With the holidays in full swing, it is bringing back lots of wonderful memories with family along with a bit of melancholy thinking about all the people who are no longer with us. However, one of my favorite things during the holiday season is the fun stories we tell each other when the family gets together.
And in the holiday spirit, I’d like to share one of those stories with you about something that happened years ago when I was a teenager.
My mother and I were the cooks in the family and during the holidays we went all out. I should say SHE went all out as I was just the kitchen helper. I would cut everything up and just do whatever she needed to help her manage all the dishes she was making.
In preparation for one of our festive family dinners, my mother and I went to the grocery store to shop for all the ingredients. While there I noticed how pushy and grumpy a lot of the people were. I guess the holidays bring this out in some people.
I loved when we did things together, even if it was just shopping for food. Well, mom and I were in the bread aisle getting rolls for dinner and bread for after-the-holiday turkey sandwiches. Yummy!
And there was a mother and her child and an older couple there with us. The child was screaming and crying, her mother was at wit’s end and angry with the child, and the older couple was judgmental and grumpy about the whole thing.
Now you’d think that everyone was just thinking about getting what they needed and getting away. They probably were, but not my mother. She was always trying to help others in any way she could. I could see that mischievous smile she had and I knew she had thought of something.
She told me to go to the end of the aisle, right past the child in the shopping cart screaming. Once I was there, she yelled “food fight” and she threw a bag of rolls at me. She winked at me and smiled. I had a loaf of bread in my hands and I threw it to my mother over the child.
We then started to laugh and we threw each other the rolls and the bread a few times. It was more like playing catch with about 4-5 bags of bread. Then she threw one to the child in the cart and the little girl stopped crying and started laughing. Then she threw it back to my mom. Then the giggling started.
The child’s mother looked extremely relieved and she started to laugh too. A sigh of relief came over her. The older woman still looked disgusted, but her husband started laughing and he even picked up a bag of bread from the floor and threw it over to me.
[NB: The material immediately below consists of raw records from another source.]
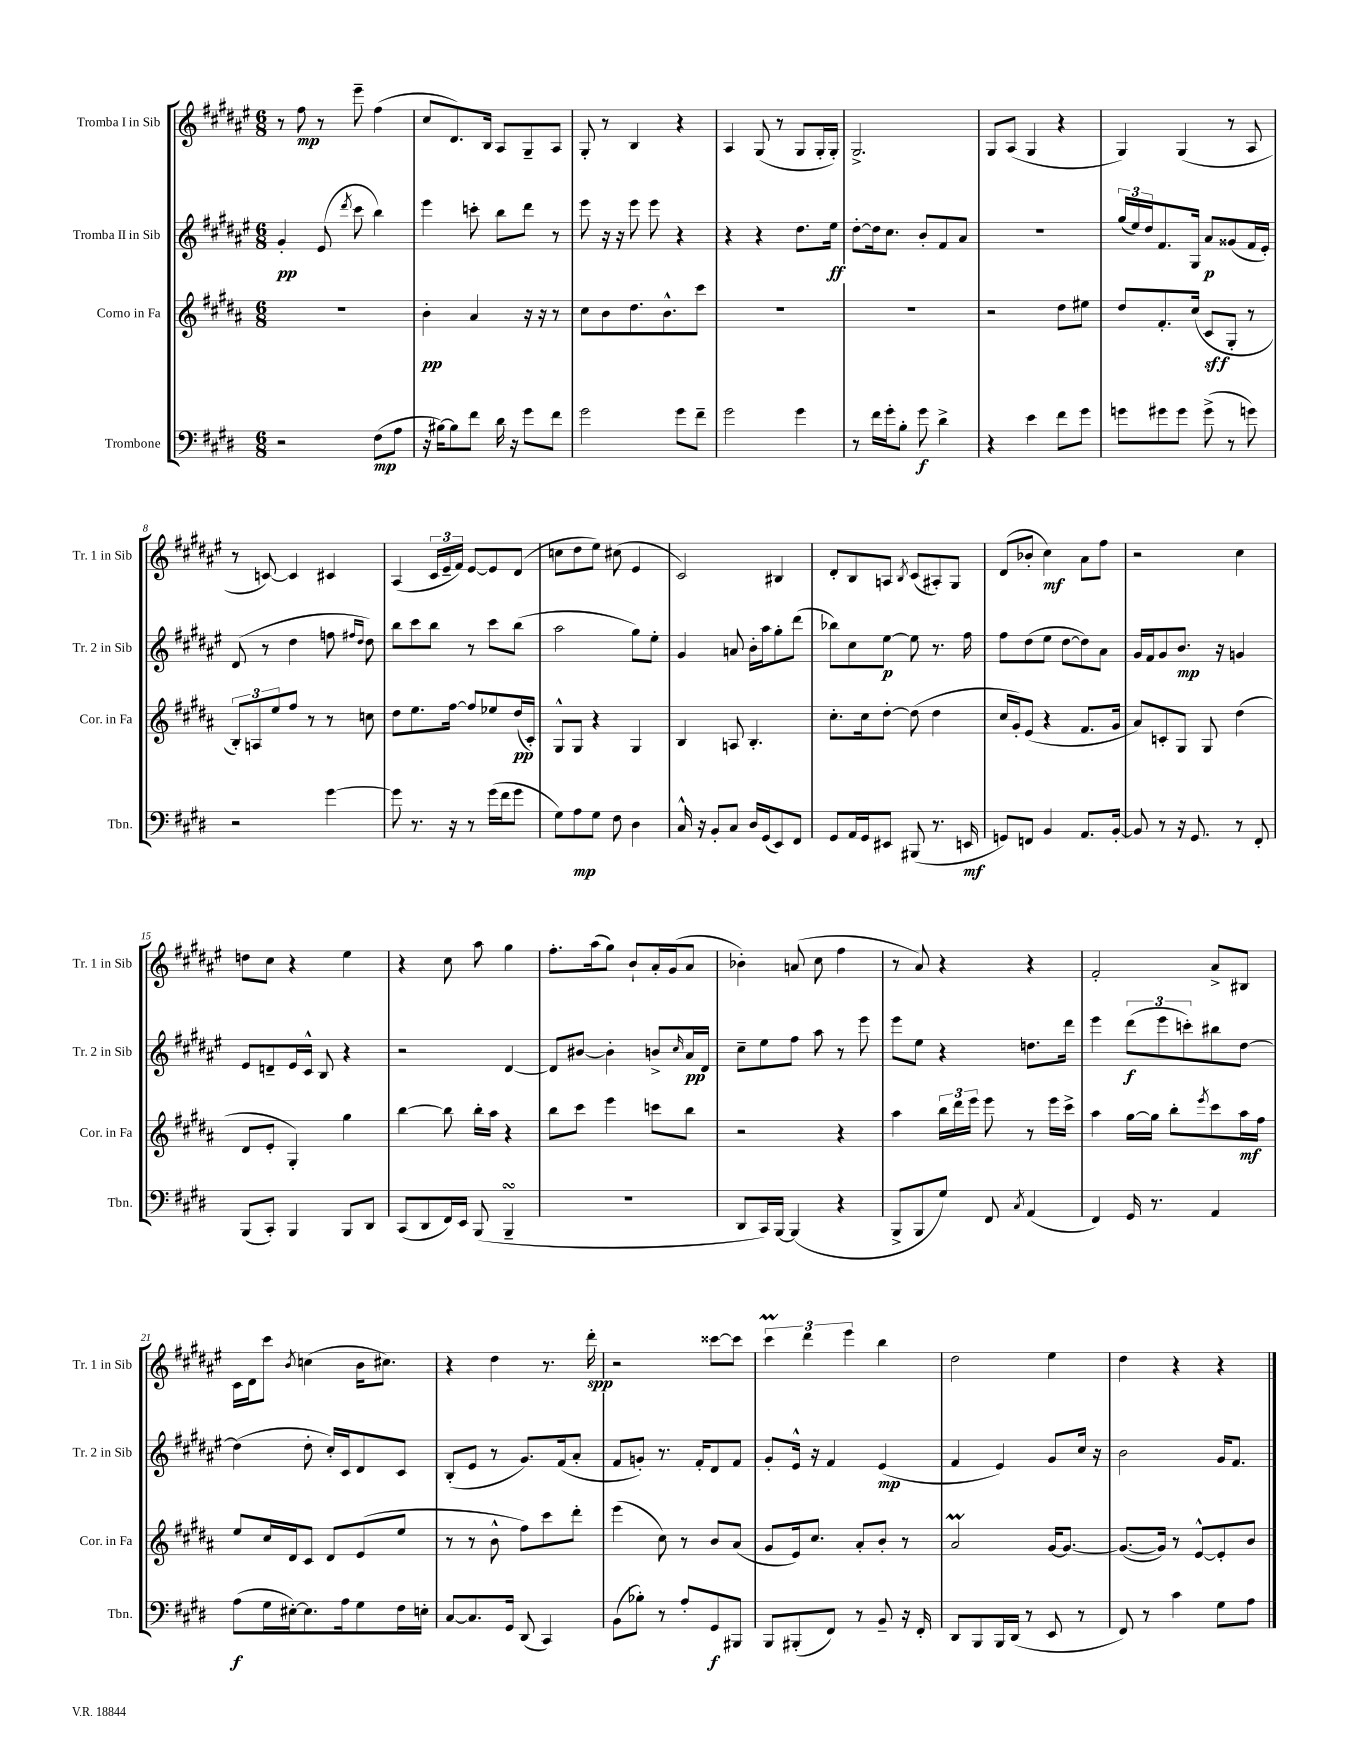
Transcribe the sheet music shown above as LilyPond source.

<<
\new StaffGroup <<
\new Staff = "s0" \with { instrumentName = "Tromba I in Sib" shortInstrumentName = "Tr. 1 in Sib" } {
    \clef treble \key fis \major \numericTimeSignature \time 6/8
    r8 fis''8\mp r8 eis'''8-- fis''4( |
    cis''8 dis'8.) b16 ais8 gis8-- ais8 |
    gis8-. r8 b4 r4 |
    ais4 gis8( r8 gis8 gis16-. gis16-.) |
    gis2.-> |
    gis8 ais8( gis4 r4 |
    gis4) gis4( r8 ais8 |
    r8 c'8~) c'4 cis'4 |
    ais4( \tuplet 3/2 { cis'16 eis'16-- fis'16) } eis'8~ eis'8 dis'8( |
    c''8 dis''8 eis''8) cis''8( eis'4 |
    cis'2) bis4 |
    dis'8-. b8 a8 \acciaccatura { b8 } cis'8( ais8-.) gis8 |
    dis'8( bes'8-. cis''4\mf) ais'8 fis''8 |
    r2 cis''4 |
    d''8 cis''8 r4 eis''4 |
    r4 cis''8 ais''8 gis''4 |
    fis''8.-. ais''16( gis''8) b'8-! ais'16-. gis'16( ais'8 |
    bes'4-.) a'8( cis''8 fis''4 |
    r8 ais'8) r4 r4 |
    fis'2-. ais'8-> bis8 |
    cis'16 dis'16 cis'''8 \acciaccatura { b'8 } c''4( b'16 cis''8.) |
    r4 dis''4 r8. dis'''16-.\spp |
    r2 cisis'''8~ cisis'''8 |
    \tuplet 3/2 { cis'''4\prall dis'''4 eis'''4 } b''4 |
    dis''2 eis''4 |
    dis''4 r4 r4 \bar "|." |
}
\new Staff = "s1" \with { instrumentName = "Tromba II in Sib" shortInstrumentName = "Tr. 2 in Sib" } {
    \clef treble \key fis \major \numericTimeSignature \time 6/8
    gis'4-.\pp eis'8( \acciaccatura { dis'''8 } cis'''8 b''4) |
    eis'''4 c'''8-. b''8 dis'''8 r8 |
    eis'''8 r16 r16 eis'''8 eis'''8 r4 |
    r4 r4 dis''8. eis''16\ff |
    dis''8~-. dis''16 cis''8. b'8-. fis'8 ais'8 |
    r2. |
    \tuplet 3/2 { gis''16( eis''16) dis''16 } fis'8. gis16 ais'8\p gisis'8( fis'16 eis'16-.) |
    dis'8( r8 dis''4 f''8 \grace { fis''16 dis''16 } dis''8) |
    b''8 cis'''8 b''8 r8 cis'''8 b''8( |
    ais''2 gis''8) eis''8-. |
    gis'4 a'8 b'16-. ais''16 gis''8-. dis'''8( |
    bes''8) cis''8 eis''8~\p eis''8 r8. fis''16 |
    fis''8 dis''8( eis''8 dis''8~ dis''8) ais'8 |
    gis'16 fis'16 gis'8 b'8.\mp r16 g'4 |
    eis'8 d'8-- eis'16 cis'16-^ b8 r4 |
    r2 dis'4~ |
    dis'8 bis'8~ bis'4-. b'8-> \grace { cis''16 } ais'16\pp dis'16 |
    cis''8-- eis''8 fis''8 ais''8 r8 eis'''8 |
    eis'''8 eis''8 r4 d''8. dis'''16 |
    eis'''4 \tuplet 3/2 { dis'''8\f( eis'''8 c'''8-.) } bis''8 dis''8~ |
    dis''4( dis''8-. cis''16-.) cis'16 dis'8 cis'8 |
    b8-.( eis'8 r8 gis'8.) fis'16( ais'8-. |
    fis'8 g'8-.) r8. fis'16-. dis'8 fis'8 |
    gis'8-. eis'16-^ r16 fis'4 eis'4\mp( |
    fis'4 eis'4) gis'8 cis''16 r16 |
    b'2 gis'16 fis'8. \bar "|." |
}
\new Staff = "s2" \with { instrumentName = "Corno in Fa" shortInstrumentName = "Cor. in Fa" } {
    \clef treble \key b \major \numericTimeSignature \time 6/8
    R2. |
    b'4-.\pp ais'4 r16 r16 r8 |
    cis''8 b'8 dis''8. b'8.-^ cis'''8 |
    R2. |
    R2. |
    r2 dis''8 eis''8 |
    dis''8 fis'8.-. cis''16( cis'8\sff gis8-. r8 |
    \tuplet 3/2 { b8-.) a8 e''8 } fis''8 r8 r8 c''8 |
    dis''8 e''8. fis''16~ fis''8 ees''8 dis''16\pp( cis'16-.) |
    gis8-^ gis8 r4 gis4 |
    b4 a8 b4.-. |
    cis''8.-. cis''16 dis''8~-. dis''8( dis''4 |
    cis''16 gis'16-.) e'8( r4 fis'8. gis'16 |
    ais'8) c'8-. gis8 gis8 dis''4( |
    dis'8 e'8-. gis4-.) gis''4 |
    b''4~ b''8 b''16-. ais''16 r4 |
    b''8 cis'''8 e'''4 c'''8 b''8 |
    r2 r4 |
    ais''4 \tuplet 3/2 { b''16 dis'''16 e'''16 } e'''8 r8 e'''16 cis'''16-> |
    ais''4 gis''16~ gis''16 b''8-. \acciaccatura { e'''8 } cis'''8 ais''16\mf fis''16 |
    e''8 cis''16 dis'16 cis'8 dis'8 e'8( e''8 |
    r8 r8 b'8-^ fis''8) cis'''8 dis'''8-. |
    e'''4( cis''8) r8 b'8 ais'8( |
    gis'8 e'16) cis''8. ais'8-. b'8-. r8 |
    ais'2\prall gis'16~ gis'8.~ |
    gis'8.~( gis'16) r8 e'8~-^ e'8-. b'8 \bar "|." |
}
\new Staff = "s3" \with { instrumentName = "Trombone" shortInstrumentName = "Tbn." } {
    \clef bass \key e \major \numericTimeSignature \time 6/8
    r2 fis8\mp( a8 |
    r16 bis16~) bis8 fis'8 dis'16 r16 gis'8 fis'8 |
    gis'2 gis'8 fis'8-- |
    gis'2 gis'4 |
    r8 fis'16 gis'16-. b8-. gis'8\f dis'4-> |
    r4 e'4 fis'8 gis'8 |
    g'8 gis'8 gis'8 gis'8->( r8 g'8) |
    r2 gis'4~ |
    gis'8 r8. r16 r8 gis'16( fis'16 gis'8 |
    gis8) a8\mp gis8 fis8 dis4 |
    cis16-^ r16 b,8-. cis8 dis16 gis,16( e,8) fis,8 |
    gis,8 a,16 gis,16 eis,8 bis,,8( r8. e,16\mf |
    g,8) f,8 b,4 a,8. b,16~-. |
    b,8 r8 r16 gis,8. r8 fis,8-. |
    b,,8( cis,8-.) b,,4 b,,8 dis,8 |
    cis,8( dis,8 fis,16) e,16 b,,8( b,,4--\turn |
    R2. |
    dis,8 cis,16) b,,16~ b,,4( r4 |
    b,,8-> b,,8 gis8) fis,8 \acciaccatura { cis8 } a,4( |
    fis,4) gis,16 r8. a,4 |
    a8\f( gis16 eis16~-.) eis8. a16 gis8 fis16 e16-. |
    cis8~ cis8. gis,16 dis,8( cis,4) |
    b,8( bes8-.) r8 a8-. gis,8\f bis,,8 |
    b,,8 bis,,8-.( fis,8) r8 b,8-- r16 fis,16-. |
    dis,8 b,,8 b,,16 dis,16( r8 e,8 r8 |
    fis,8) r8 cis'4 gis8 a8 \bar "|." |
}
>>
>>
This only lasted for about 5 minutes, but it changed the entire feeling of everyone there. The older couple walked away, chuckling. The child was now happy and laughing and her mother walked past my mother and said, “thank you”. She now had a new outlook on the rest of her day.
My mom and I picked up the bread, put it in our cart, and continued all our shopping. But she and I had an even better outlook on our day and a great story and experience that brought us even closer. It was fun.
Just that one little thing that took only 5 minutes has given me years of smiling and gave me another thing to love about my mother. She knew how to make someone else smile and how to help that poor mother who couldn’t get her child to stop screaming. Her only purpose was to help that mother by helping her child. And in turn, she helped a few others like that older man and me have a better day.
We laughed and we giggled about it the rest of the day. And isn’t that at the end of the day what it’s all about? It’s having fun, helping others, and enjoying life?
This memory reminds me that as adults we don’t always have to be about work and going through life project to project all the time. We need to take time to have fun and act like a child sometimes. It is not only good for our well-being, but also for those around us.
You can have this with your horse as well. It doesn’t always have to be about “getting the job done”, riding, working, or training. Your horse needs to have fun with you too and play.
It’s so funny when I tell students to go sit with their horses and enjoy just spending time with them doing nothing. It is a foreign concept to do nothing with a horse. They always tell me that they want to be riding, moving, or doing something. It is so hard for them to just relax and be with their horse quietly.
But when they finally settle into this, they can’t get enough of it. It opens their world up to so many amazing things that they never would have seen if they hadn’t slowed down enough. It turns into something that is fun for them and their horse. Yes, it can be fun to do nothing and observe what’s going on around you.
I want to encourage you to have fun with life and with your horse. To look at doing the little things that can create that memory for yourself, your loved ones, and the people around you that you care about. Even your horse.
Have some fun with it and put it into perspective that it’s not all seriousness. It’s not all stress around the holidays. Take some time to enjoy yourself and your horse. I want to encourage you to know that it’s okay to have fun with things even if everything’s not going as planned or is not as smooth as you may start out wanting it to be. Just look for ways to embrace what’s around you and have fun with it.